OCB mode is listed as an optional method in the IEEE 802.11 wireless security standard as an alternative to CCM. OCB2 is standardized in ISO/IEC 19772:2009 and a modified OCB3 in RFC 7253. The RFC encodes the tag length into the internally formatted nonce.

Performance

OCB performance overhead is minimal compared to classical, non-authenticating modes like CBC. OCB requires one block cipher operation per block of encrypted and authenticated message, and one block cipher operation per block of associated data.
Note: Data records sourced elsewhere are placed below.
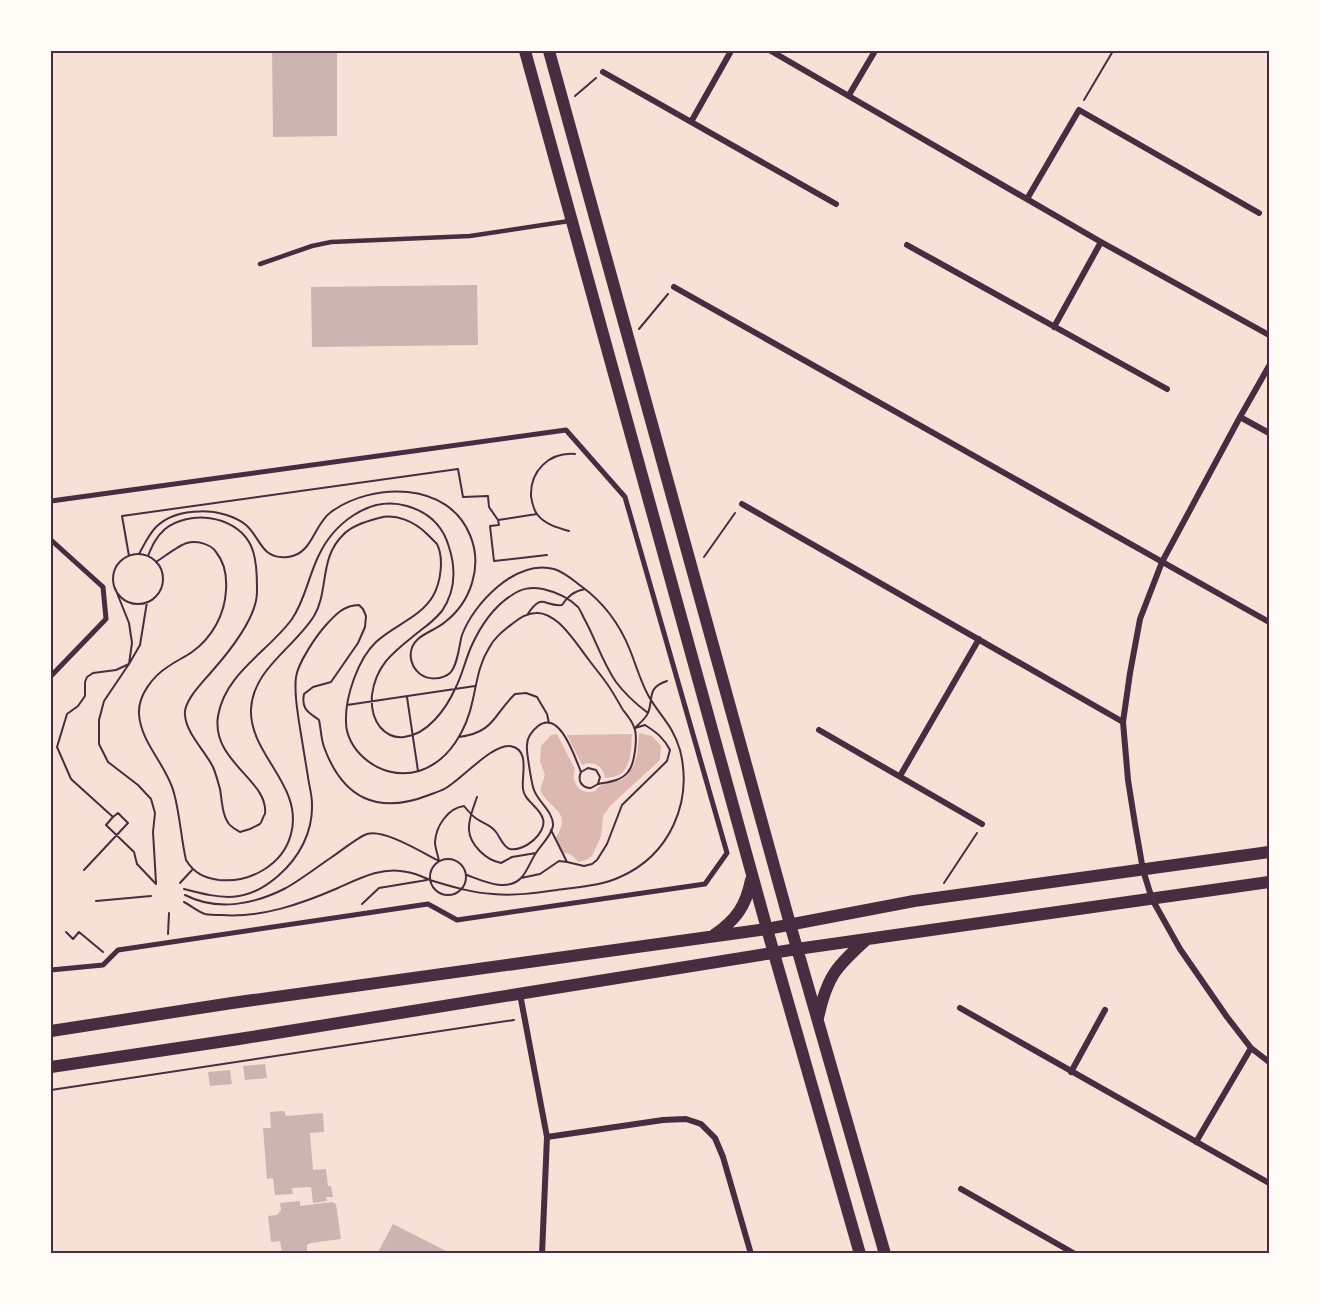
<svg xmlns="http://www.w3.org/2000/svg" width="1320" height="1305" font-family="'Source Serif 4',serif">
  <style>
    .water { fill: #dcb8b0 }
    .building { fill: #ccb4b1 }
    .lines { fill: none; stroke-linecap: round; stroke-linejoin: round }
    .path { stroke: #4a2c40; stroke-width: 2 }
    .service { stroke: #4a2c40; stroke-width: 4.5 }
    .pedestrian { stroke: #4a2c40; stroke-width: 5 }
    .minor { stroke: #4a2c40; stroke-width: 6 }
    .secondary { stroke: #4a2c40; stroke-width: 12 }
    .neatline { fill: none; stroke: #4a2c40; stroke-width: 2 }
  </style>
  <rect width="100%" height="100%" fill="#f7e1d7"/>
  <path class="water" d="M639,733L652,736L661,746L660,760L610,806L603,816L601,836L592,856L586,860L578,862L573,856L568,853L563,854L555,839C574,810 549,810 540,790L545,775L540,761L541,746L551,735L557,734L575,769C570,781 580,797 595,791C597,789 599,786 602,785C614,778 621,786 631,770C638,760 638,745 639,733Z
    M632,734C631,747 632,767 619,775C615,777 609,777 605,778C603,766 594,760 582,765L567,735Z"/>
  <path class="building" d="M272,51H337V136L273,137Z
    M477,285L478,345L312,347L311,287Z
    M265,1064L267,1078L245,1080L243,1066Z
    M230,1070L232,1084L210,1086L208,1072Z
    M284,1111L286,1116L323,1113L324,1132L310,1133L313,1170L326,1169L328,1186H331L333,1197H326L327,1201L313,1203L311,1187L292,1188L293,1194L275,1195L273,1178L267,1179L263,1128H271L270,1112Z
    M300,1201V1206L332,1202L336,1204L341,1239L311,1243L307,1245V1251L282,1254L280,1241L271,1242L268,1216L277,1215L281,1210L280,1203Z
    M393,1224L452,1254H377Z"/>
  <g class="lines">
    <path class="path" d="M575,96L596,78
      M1084,100L1113,51
      M639,329L668,294
      M537,514L498,520L499,525L490,526L494,561L547,555
      M569,531C558,528 544,524 537,514C533,509 532,502 531,496C530,471 549,452 575,454
      M139,554C144,545 149,534 156,527C177,506 224,507 246,525C261,538 261,560 288,557C313,554 313,525 331,512C372,482 448,481 470,535C483,566 471,602 445,622C437,629 426,632 418,639C407,649 409,665 420,674C428,680 442,680 450,673C458,665 459,645 462,635C474,603 516,559 554,569C564,572 573,580 581,586C603,602 620,625 630,650C636,665 640,680 648,695C659,715 673,725 680,750C693,802 670,855 620,877C601,886 578,887 557,890C536,893 515,896 493,894C472,893 450,886 430,880C423,877 415,873 407,872C383,866 360,878 338,888C301,904 262,918 221,915C216,915 210,915 205,914C198,912 190,905 184,902
      M113 579a25 25 0 1 1 50 0a25 25 0 1 1-50 0Z
      M129,556L122,516L458,469L463,497L488,496L489,507L498,520
      M148,556C152,546 156,537 165,529C189,510 233,515 249,542C257,555 257,577 257,592C257,617 229,652 213,670C204,681 183,701 185,715C186,733 205,751 213,767C216,774 218,782 220,789C222,800 222,815 229,824C231,827 237,830 240,832L250,829L260,824C261,824 264,814 265,814C269,780 211,762 218,716C225,673 269,651 292,619C305,600 308,578 318,557C333,524 369,495 407,506C428,512 443,526 449,547C456,569 455,592 442,611C436,618 428,625 421,630C398,649 376,662 372,695C371,706 373,718 380,727C386,734 395,738 404,737C427,735 446,709 455,689C462,676 465,661 471,647C480,627 493,607 512,595C522,588 531,587 543,589C556,592 568,597 578,607C581,611 583,617 586,622C596,641 603,663 616,682C625,694 636,704 648,713
      M704,557L735,513
      M156,562C164,557 179,545 187,543C196,540 211,544 216,552C225,563 227,576 226,590C225,614 212,638 192,652C185,657 176,661 169,666C153,676 138,695 139,714C141,744 167,765 174,793C180,815 181,838 186,860C194,873 204,878 219,880C250,883 283,865 291,834C304,785 249,755 251,709C253,669 295,647 314,616C329,591 319,558 343,535C351,526 367,521 379,518C396,513 415,522 427,534C428,535 436,543 437,544C444,558 441,582 433,596C420,618 394,625 376,642C358,659 345,697 346,722C346,735 353,748 363,757C378,771 399,777 419,771C450,761 467,729 473,699C477,681 479,664 489,648C494,638 503,631 512,624C518,619 527,613 536,613C545,612 553,618 559,623C571,634 579,647 589,660C594,667 600,674 605,681C612,690 617,700 623,710C627,715 632,721 634,727C638,736 635,764 628,772C621,781 609,782 598,784
      M115,588L129,623L132,643L129,664L116,670L93,673L87,677L85,682V696L78,706L67,714L57,747L71,779L113,817L106,825L134,852L137,864L156,884
      M147,602L140,645L129,664L104,701L99,720V744L108,762L138,785L151,799L155,813L153,832L156,883
      M527,615C543,591 543,607 562,605C568,596 574,591 585,589
      M407,697L418,771
      M347,705L475,686
      M635,728C639,724 646,718 648,713C654,698 646,688 667,681
      M459,737C495,732 493,715 515,694L526,693L537,697L547,714L549,723
      M477,797C474,806 468,819 469,830C470,845 486,860 501,863L512,857L536,853
      M551,830L567,862
      M430 877a18 18 0 1 1 36 0a18 18 0 1 1-36 0Z
      M84,870L128,823L118,813L113,817
      M467,875C483,881 508,893 522,877C528,870 531,860 536,853C541,845 551,836 553,826C554,812 538,802 534,790C532,786 526,750 527,745C527,737 532,731 538,726C560,709 575,758 581,772C577,781 582,788 591,788L598,784L600,777L596,770L588,768L581,772
      M521,878L540,874L559,861L567,862L584,866L592,864L597,860L607,844L622,805L667,761L670,750C664,738 656,732 645,725L635,728
      M180,883L192,870
      M944,883L977,833
      M184,889C222,899 246,904 278,876C299,858 313,832 312,804C312,795 309,785 308,777C305,759 302,740 299,722C297,707 294,693 296,677C298,663 316,636 326,625C335,615 344,605 359,605L363,609L366,616L365,627L358,643L331,682L313,687L304,694C301,709 308,712 319,720C321,729 321,739 324,747C343,799 378,815 429,795C434,793 441,791 446,788C462,779 492,744 510,746C531,749 521,776 523,789C524,801 540,807 543,819C547,833 524,852 510,849C503,847 500,837 496,832C490,824 484,824 477,819C472,816 468,811 464,806C448,808 436,826 435,842C435,848 438,855 439,861C423,853 385,829 367,834C358,837 341,851 332,857C317,867 302,879 286,888C255,904 218,912 185,895
      M96,901L151,896
      M362,904L379,888L427,880
      M66,932L73,939L79,932L103,952
      M168,934L169,913
      M51,1090L514,1020"/>
    <path class="service" d="M260,264L312,246L331,242L470,236L569,221"/>
    <path class="pedestrian" d="M51,501L566,430L625,497L727,853L705,884L457,920L428,904L118,950L103,965L51,970
      M51,540L103,587L106,619L51,676"/>
    <path class="minor" d="M771,51L1101,242L1269,335
      M603,72L836,204
      M849,95L875,51
      M691,122L731,51
      M1027,199L1079,110L1259,213
      M907,245L1167,389
      M674,287L1269,622
      M1054,327L1101,242
      M1269,366L1240,417L1162,562L1140,619L1130,673L1123,722L1128,780L1135,824L1143,870L1152,899L1180,949L1227,1017L1251,1048L1269,1062
      M1240,417L1269,433
      M742,504L1123,722
      M819,730L982,824
      M900,776L979,639
      M520,994L547,1137L542,1254
      M960,1008L1269,1183
      M1071,1072L1105,1010
      M547,1137L663,1120L686,1119L701,1124L715,1138L723,1157L751,1254
      M1196,1142L1251,1048
      M961,1189L1075,1254"/>
    <path class="secondary" d="M525,51L767,929L860,1254
      M549,51L790,924L885,1254
      M714,935C736,920 746,906 751,880
      M818,1018C827,976 836,967 867,939
      M51,1031L232,1003L767,929L914,901L1269,852
      M51,1067L239,1039L797,949L1269,882"/>
  </g>
  <rect width="1320" height="1305" fill="none" stroke="#fffaf5" stroke-width="105"/>
  <rect x="52" y="52" width="1216" height="1200" class="neatline"/>
</svg>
There is also one extra block cipher operation required at the end of process.
For comparison, CCM mode offering similar functionality requires twice as many block cipher operations per message block.

Patents

Two U.S. patents have been issued for OCB mode. However, a special exemption is granted allowing OCB mode to be used in software licensed under the GNU General Public License without cost, as well as for any non-commercial, non-governmental application. This constraint has hindered approval by the US Federal Govt.
Since the authors have only applied for patent protection in the U.S., the algorithm is free to use in software not developed and not sold inside the U.S.
By January 2013, the author has granted a free license for any open source license certified by the Open Source Initiative.

Attacks

pointed out collision attacks on OCB, which limits the amount of data that can be securely processed under a single key to about 280 terabytes.
In October 2018, Inoue and Minematsu presented an existential forgery attack against OCB2 that requires only a single prior encryption query and almost no computational power or storage. The attack does not extend to OCB1 or OCB3, and it requires that the associated data field of the forged ciphertext be empty. Poettering and Iwata improved the forgery attack to a full plaintext recovery attack just a couple of days later. The four authors later produced a joint report.